Zu erledigende Aufgaben
**a.** Nenne alle Themenbereiche, die der Artikel über alte landwirtschaftliche Gebäude für die Zeitschrift «Terra plana» aufzählt.
**b.** Schreib einen Abschnitt aus dem Artikel über alte landwirtschaftliche Gebäude wortgetreu ab: Fang bei den Worten „Alte landwirtschaftliche Gebäude“ an und hör nach „früherer landwirtschaftlicher Nutzung.“ auf.
**c.** In welchem Monat und Jahr erschien der Artikel über alte landwirtschaftliche Gebäude in «Terra plana»?

Artikel
= = = = = = =

Alte landwirtschaftliche Gebäude erzählen

Blick zurück: Die Mädriser Ziegen wurden in diesen Ställen auf Geissäugsten gemolken.
Blick zurück: Die Mädriser Ziegen wurden in diesen Ställen auf Geissäugsten gemolken. Bild: Karin Heiz
Eine Spurensuche, bevor die Gebäude langsam, aber sicher aus unserer Landschaft verschwinden.* (Karin Heiz, Terra plana, Juni 2016)
«Terra plana» – die Zeitschrift für Kultur, Geschichte, Tourismus und Wirtschaft Bild: Terra plana
Murg: Die Konstruktionsweise von Kalthüttli wie diesem führt Jahrhunderte zurück. Bild: TP

Noch geben alte, landwirtschaftlich genutzte Gebäude wie Ziegenställe oder Kalthüttli einen Einblick in die Arbeits- und Lebensweise vergangener Zeiten. Doch sie haben ausgedient und viele zerfallen daher. Einige sind gar schon verschwunden und mit ihnen die Spuren früherer landwirtschaftlicher Nutzung.

= = = = = = =

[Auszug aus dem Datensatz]
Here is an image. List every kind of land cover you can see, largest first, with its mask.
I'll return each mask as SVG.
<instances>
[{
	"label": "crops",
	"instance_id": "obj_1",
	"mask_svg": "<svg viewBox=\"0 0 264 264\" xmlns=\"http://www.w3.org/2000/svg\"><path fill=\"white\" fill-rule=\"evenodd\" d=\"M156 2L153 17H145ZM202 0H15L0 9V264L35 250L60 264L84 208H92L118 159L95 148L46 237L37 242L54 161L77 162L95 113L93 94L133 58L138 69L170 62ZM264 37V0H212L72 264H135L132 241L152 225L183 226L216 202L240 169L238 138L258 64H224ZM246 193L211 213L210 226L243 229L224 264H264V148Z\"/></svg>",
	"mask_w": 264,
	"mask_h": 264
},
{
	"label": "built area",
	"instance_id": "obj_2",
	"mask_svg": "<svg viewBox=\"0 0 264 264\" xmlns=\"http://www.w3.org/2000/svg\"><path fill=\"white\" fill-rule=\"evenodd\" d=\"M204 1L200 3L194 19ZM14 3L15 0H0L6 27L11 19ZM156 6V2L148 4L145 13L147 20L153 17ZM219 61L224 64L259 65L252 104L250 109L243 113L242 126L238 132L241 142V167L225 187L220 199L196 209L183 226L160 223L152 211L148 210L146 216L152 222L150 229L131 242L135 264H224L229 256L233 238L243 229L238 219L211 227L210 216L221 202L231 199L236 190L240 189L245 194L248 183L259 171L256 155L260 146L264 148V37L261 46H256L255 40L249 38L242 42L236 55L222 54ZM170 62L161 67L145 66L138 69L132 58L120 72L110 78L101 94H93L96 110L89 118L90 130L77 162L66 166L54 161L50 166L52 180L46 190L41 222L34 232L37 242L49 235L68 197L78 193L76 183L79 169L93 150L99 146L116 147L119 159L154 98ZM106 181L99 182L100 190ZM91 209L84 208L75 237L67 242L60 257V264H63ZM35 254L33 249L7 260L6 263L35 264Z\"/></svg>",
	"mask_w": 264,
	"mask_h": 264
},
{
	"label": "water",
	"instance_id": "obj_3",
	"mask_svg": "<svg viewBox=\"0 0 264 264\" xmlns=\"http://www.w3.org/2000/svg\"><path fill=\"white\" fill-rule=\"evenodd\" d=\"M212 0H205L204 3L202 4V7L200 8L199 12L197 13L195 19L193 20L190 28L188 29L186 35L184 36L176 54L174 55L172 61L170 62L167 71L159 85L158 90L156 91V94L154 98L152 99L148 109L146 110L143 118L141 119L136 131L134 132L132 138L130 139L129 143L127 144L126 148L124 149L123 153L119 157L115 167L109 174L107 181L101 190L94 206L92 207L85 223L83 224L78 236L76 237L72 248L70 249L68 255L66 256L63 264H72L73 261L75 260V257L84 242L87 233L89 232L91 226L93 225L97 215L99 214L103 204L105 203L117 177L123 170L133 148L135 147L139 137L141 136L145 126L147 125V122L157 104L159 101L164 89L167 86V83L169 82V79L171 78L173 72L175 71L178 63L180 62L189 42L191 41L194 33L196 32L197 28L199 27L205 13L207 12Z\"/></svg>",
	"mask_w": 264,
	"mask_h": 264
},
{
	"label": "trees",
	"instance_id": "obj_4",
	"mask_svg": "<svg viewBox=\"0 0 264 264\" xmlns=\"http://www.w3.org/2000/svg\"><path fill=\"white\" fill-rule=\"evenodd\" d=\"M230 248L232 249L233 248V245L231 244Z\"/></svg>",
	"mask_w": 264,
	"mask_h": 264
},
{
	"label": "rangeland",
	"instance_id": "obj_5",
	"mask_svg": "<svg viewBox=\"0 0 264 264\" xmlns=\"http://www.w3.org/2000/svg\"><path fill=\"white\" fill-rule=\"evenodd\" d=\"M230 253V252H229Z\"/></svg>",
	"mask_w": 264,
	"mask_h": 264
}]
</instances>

= = = = = = =

Antworten je Aufgabe
**a.** Kultur, Geschichte, Tourismus, Wirtschaft

**b.**
Alte landwirtschaftliche Gebäude erzählen

Blick zurück: Die Mädriser Ziegen wurden in diesen Ställen auf Geissäugsten gemolken.
Blick zurück: Die Mädriser Ziegen wurden in diesen Ställen auf Geissäugsten gemolken. Bild: Karin Heiz
Eine Spurensuche, bevor die Gebäude langsam, aber sicher aus unserer Landschaft verschwinden.* (Karin Heiz, Terra plana, Juni 2016)
«Terra plana» – die Zeitschrift für Kultur, Geschichte, Tourismus und Wirtschaft Bild: Terra plana
Murg: Die Konstruktionsweise von Kalthüttli wie diesem führt Jahrhunderte zurück. Bild: TP

Noch geben alte, landwirtschaftlich genutzte Gebäude wie Ziegenställe oder Kalthüttli einen Einblick in die Arbeits- und Lebensweise vergangener Zeiten. Doch sie haben ausgedient und viele zerfallen daher. Einige sind gar schon verschwunden und mit ihnen die Spuren früherer landwirtschaftlicher Nutzung.

**c.** Im Juni 2016.